When I was a little girl, I loved to listen to my grandmother’s stories about growing up in the Central-West of New South Wales during the early years of the twentieth century. At thirteen she left school but continued her education by reading everything she could get her hands on. Although novels were banned in the O’Brien household, she read them anyway, hiding in the barn for hours on end, immersed in Dickens or Thackeray. Sometimes she would tell me about her Irish grandparents who had settled in the area at the end of the Gold Rush era and made a new life for themselves, running a sheep farm. All those tales lived in my memory for decades, but I never thought to write about them. Not until several things came together in my life at the one time.

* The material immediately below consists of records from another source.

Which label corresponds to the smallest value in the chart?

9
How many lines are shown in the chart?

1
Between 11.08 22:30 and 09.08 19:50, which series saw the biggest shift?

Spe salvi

After years of searching for a country weekender, my husband, son and I fell in love with a little cottage on the banks of a creek frequented by platypuses. Two months later the place was ours. Meanwhile, I had begun work on the novel that my mother had been encouraging me to write, ever since she first read the stories I used to pen as a teenager. The fact that I myself was a ‘blow-in’ gave me the starting point: two women recently arrived in a rural town. Worthy, but not too exciting unless … there was a dual narrative – then and now.

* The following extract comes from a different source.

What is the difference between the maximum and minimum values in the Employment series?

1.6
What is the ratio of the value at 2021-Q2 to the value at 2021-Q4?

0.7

I decided to set the ‘then’ storyline in the Gold Rush era and to make its leading lady the teenage daughter of a dour Scottish clergyman. She would be a lot like my grandmother, a girl from a strict family, who is feisty and just a little rebellious. In the present-day, my heroine would be a ‘woman of a certain age’, who moves into the house where the girl from the past once lived. No ghosts or time travel though. Just real connections, which unfold as the story progresses.
As to what the connections might be, I wasn’t sure, apart from the obvious – the town and the old manse. I never like to plan things beyond the initial idea. I just let my characters run loose and see what happens. And in the case of ‘Mr Chen’s Emporium’, the parallel storylines became interwoven in ways I could never have imagined possible.